- [Task prompt] Swap "Document page" for "Scanned page" everywhere in the material and write out its lines again with nothing else changed. Leave the pictures out of your answer.

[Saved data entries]
==================================================

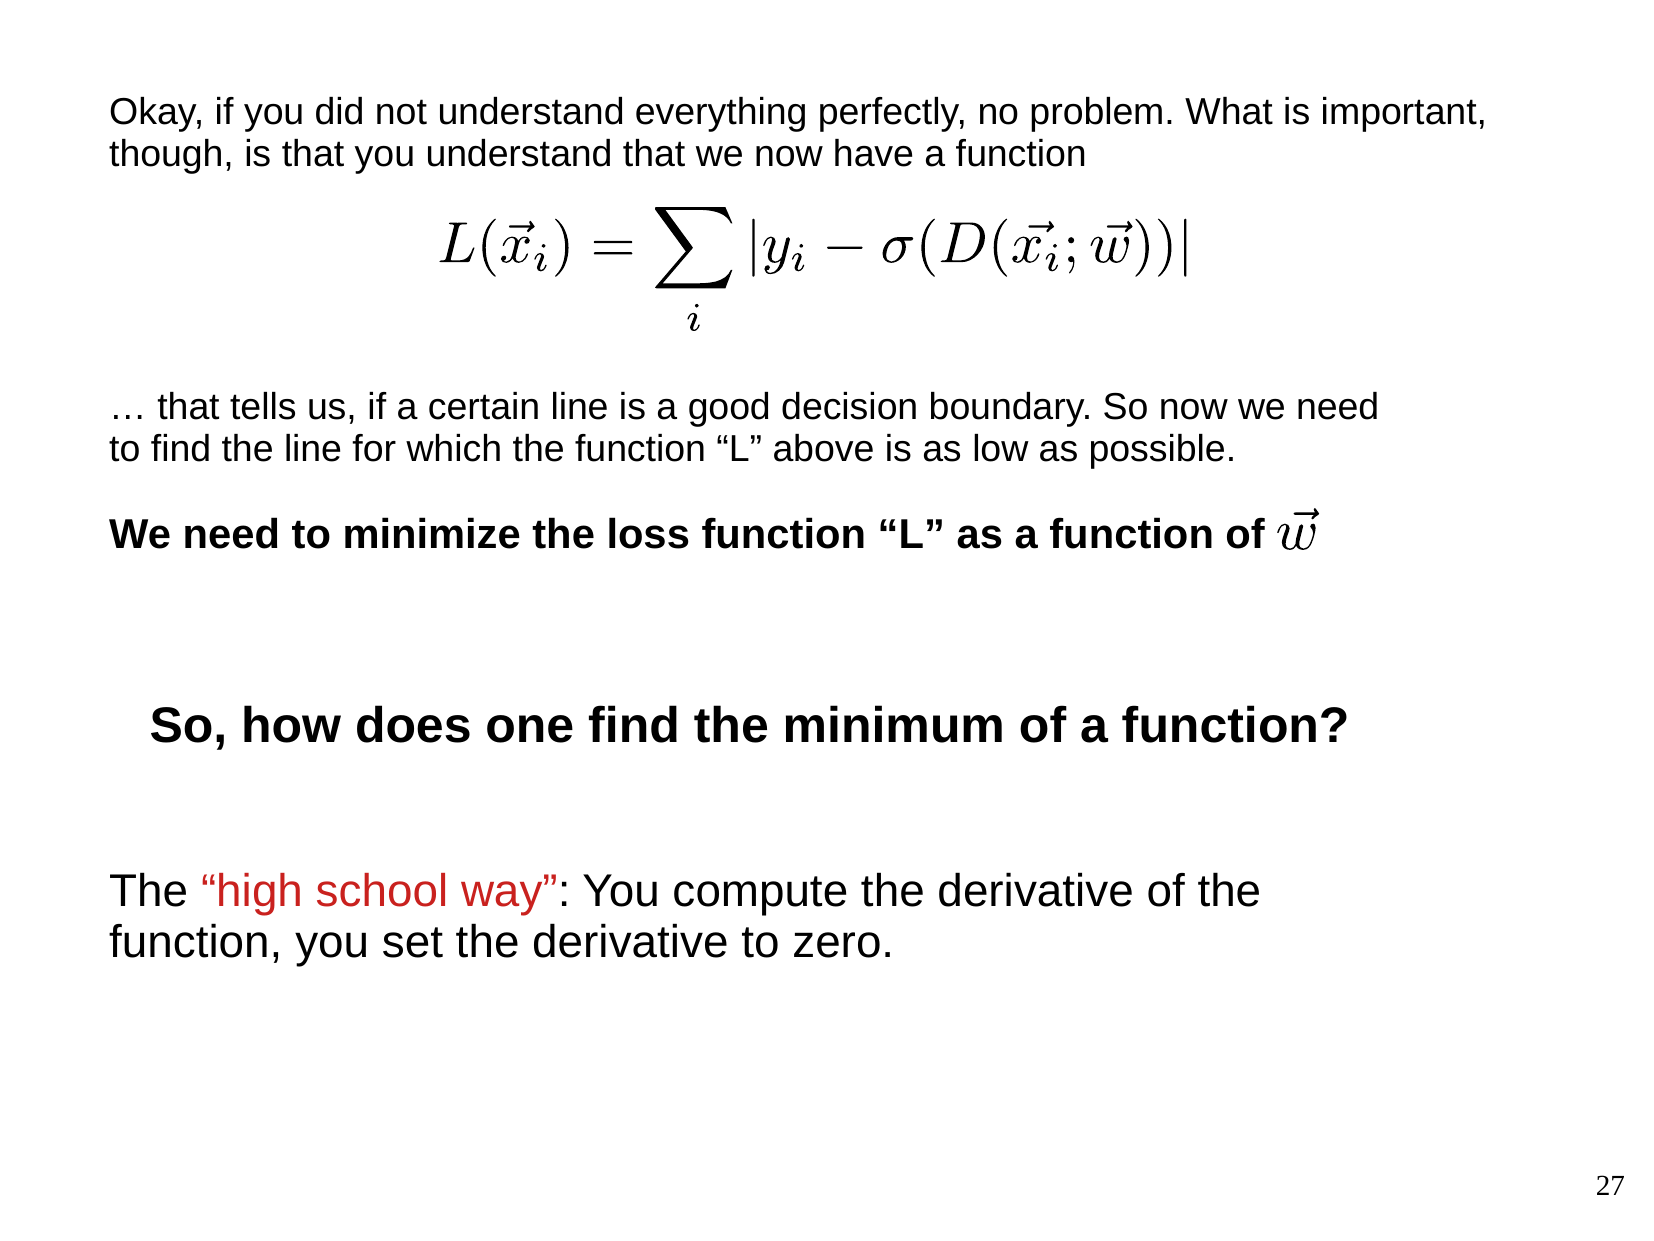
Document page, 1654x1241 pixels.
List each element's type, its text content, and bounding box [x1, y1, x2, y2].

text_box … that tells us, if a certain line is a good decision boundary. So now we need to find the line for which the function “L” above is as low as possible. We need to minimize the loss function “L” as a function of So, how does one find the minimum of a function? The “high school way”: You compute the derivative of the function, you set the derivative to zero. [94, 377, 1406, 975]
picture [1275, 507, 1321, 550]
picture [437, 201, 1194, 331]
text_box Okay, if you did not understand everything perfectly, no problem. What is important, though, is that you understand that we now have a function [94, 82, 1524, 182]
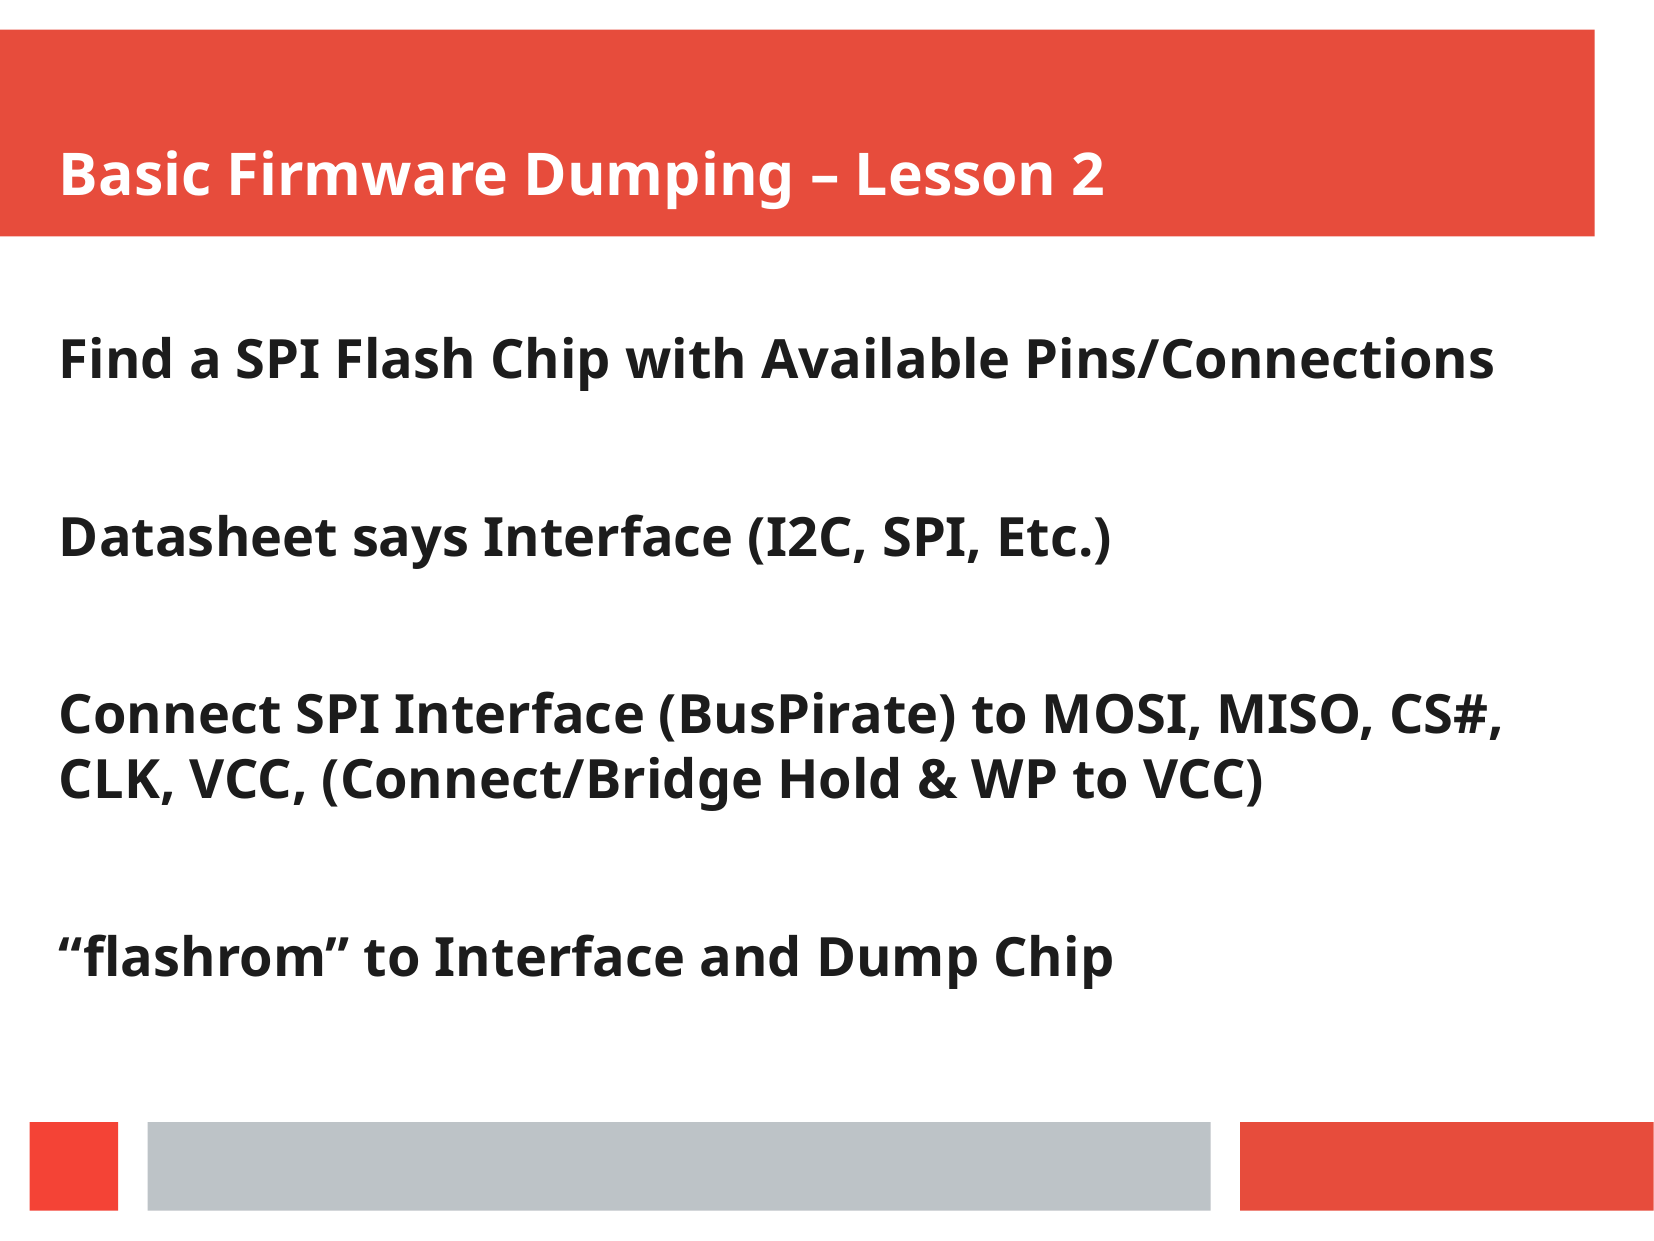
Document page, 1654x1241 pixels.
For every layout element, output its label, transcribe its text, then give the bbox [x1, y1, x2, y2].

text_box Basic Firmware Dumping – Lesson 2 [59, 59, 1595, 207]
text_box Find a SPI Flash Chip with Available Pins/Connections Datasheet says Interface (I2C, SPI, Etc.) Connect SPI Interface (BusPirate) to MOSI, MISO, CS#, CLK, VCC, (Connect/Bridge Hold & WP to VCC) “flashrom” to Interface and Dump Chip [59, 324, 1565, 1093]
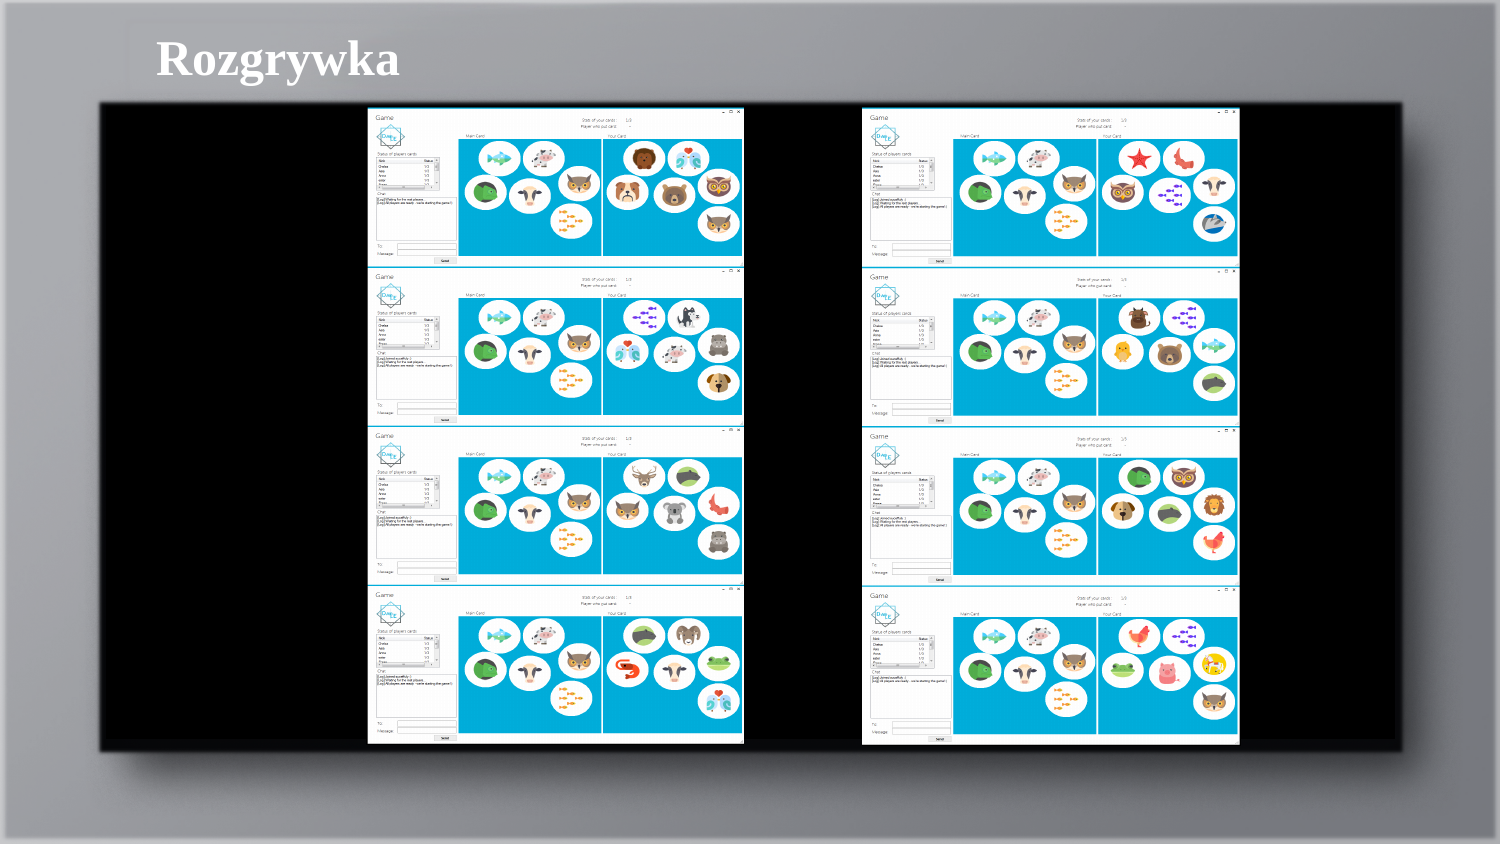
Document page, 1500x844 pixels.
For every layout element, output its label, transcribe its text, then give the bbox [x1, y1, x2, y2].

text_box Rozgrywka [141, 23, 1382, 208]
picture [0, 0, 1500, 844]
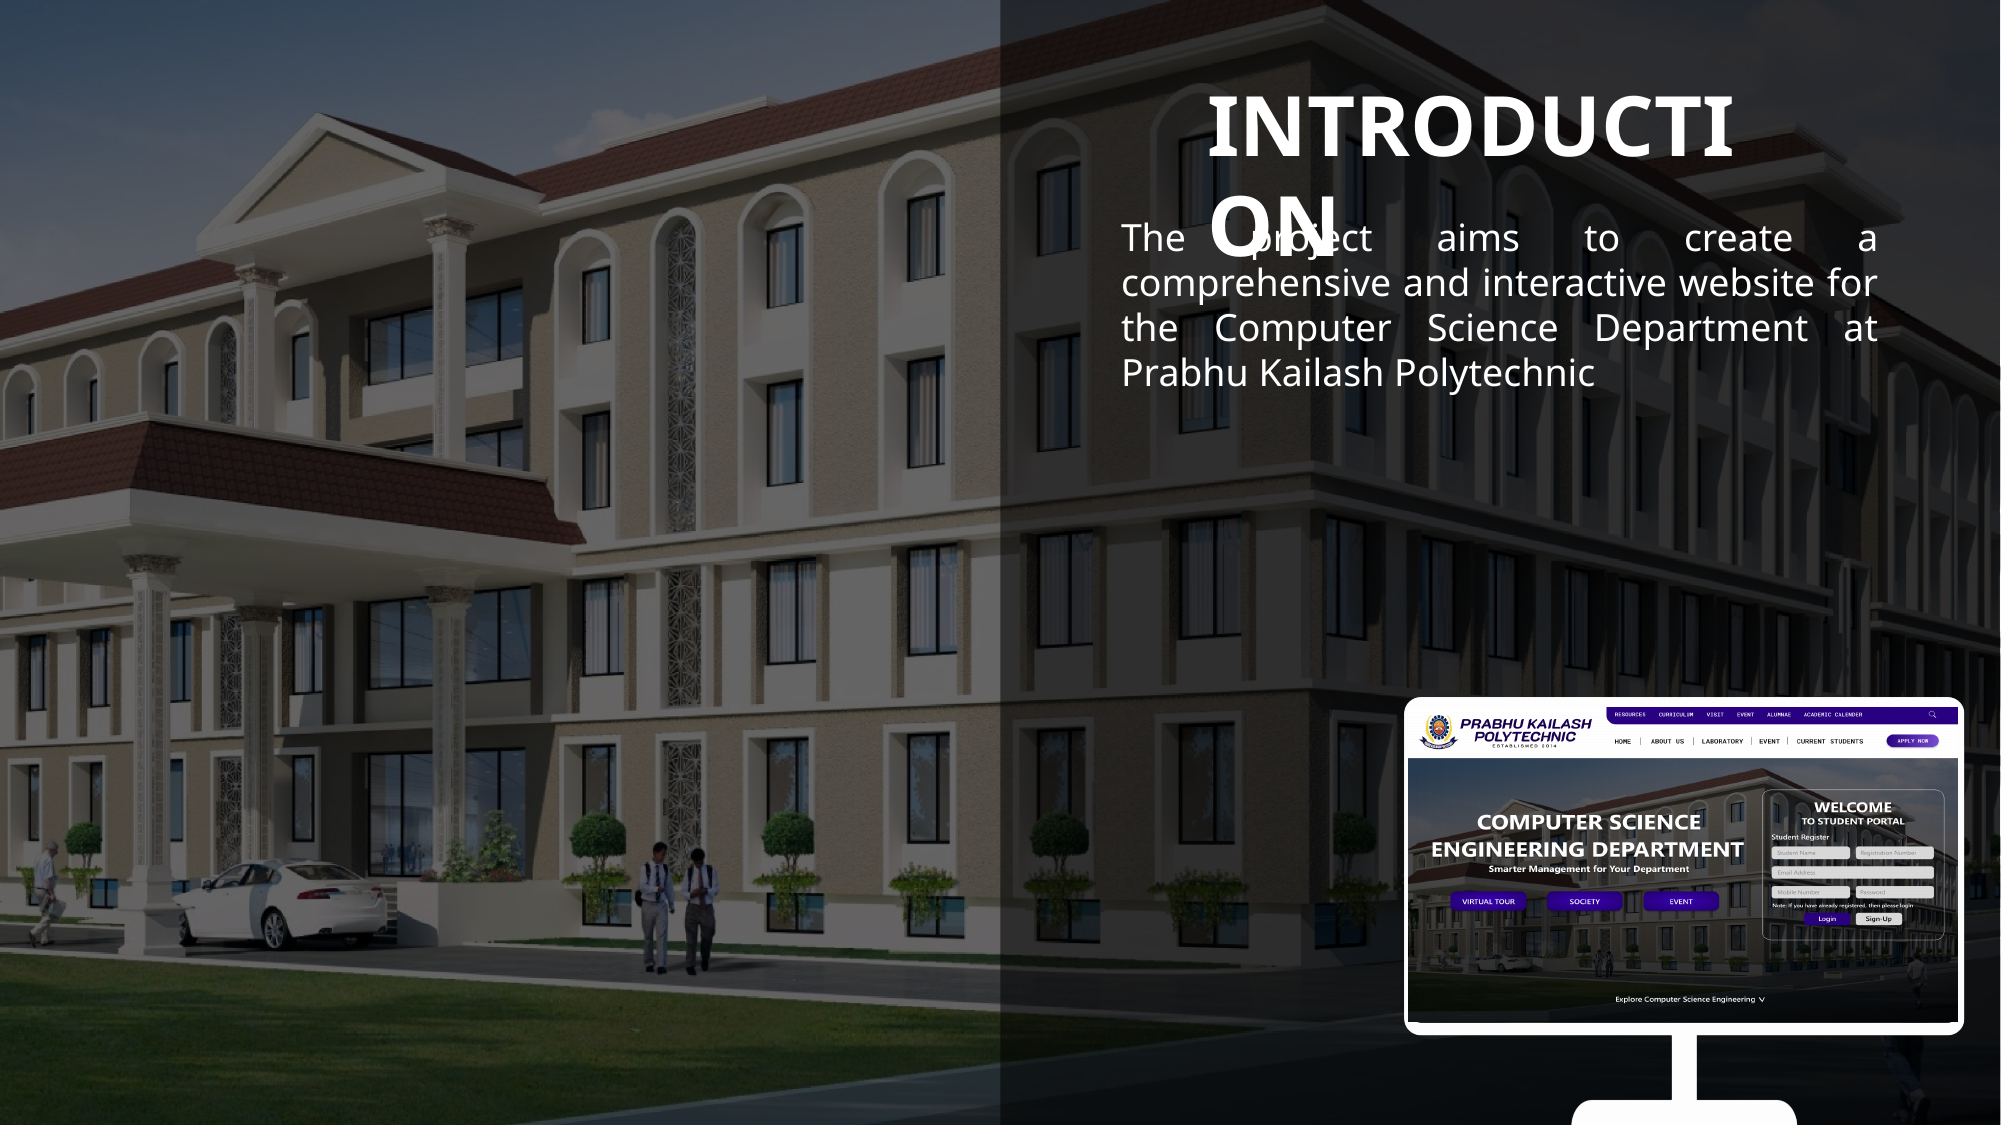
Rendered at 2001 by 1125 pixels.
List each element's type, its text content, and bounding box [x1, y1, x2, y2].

==================================================

- [Output of the task]
Scanned page, 1654x1241 pixels.
List each element's type, its text content, and bounding box [x1, y1, x2, y2].

text_box … that tells us, if a certain line is a good decision boundary. So now we need to find the line for which the function “L” above is as low as possible. We need to minimize the loss function “L” as a function of So, how does one find the minimum of a function? The “high school way”: You compute the derivative of the function, you set the derivative to zero. [94, 377, 1406, 975]
picture [1275, 507, 1321, 550]
picture [437, 201, 1194, 331]
text_box Okay, if you did not understand everything perfectly, no problem. What is important, though, is that you understand that we now have a function [94, 82, 1524, 182]
Scanned page, 1654x1241 pixels.
For every layout element, output its label, transcribe its text, then give the bbox [x1, y1, x2, y2].

text_box Basic Firmware Dumping – Lesson 2 [59, 59, 1595, 207]
text_box Find a SPI Flash Chip with Available Pins/Connections Datasheet says Interface (I2C, SPI, Etc.) Connect SPI Interface (BusPirate) to MOSI, MISO, CS#, CLK, VCC, (Connect/Bridge Hold & WP to VCC) “flashrom” to Interface and Dump Chip [59, 324, 1565, 1093]
Scanned page, 1500x844 pixels.
For every layout element, output its label, transcribe its text, then give the bbox [x1, y1, x2, y2].

text_box Rozgrywka [141, 23, 1382, 208]
picture [0, 0, 1500, 844]
Rendered at 2001 by 1125 pixels.
List each element's type, its text content, and bounding box [x1, y1, x2, y2].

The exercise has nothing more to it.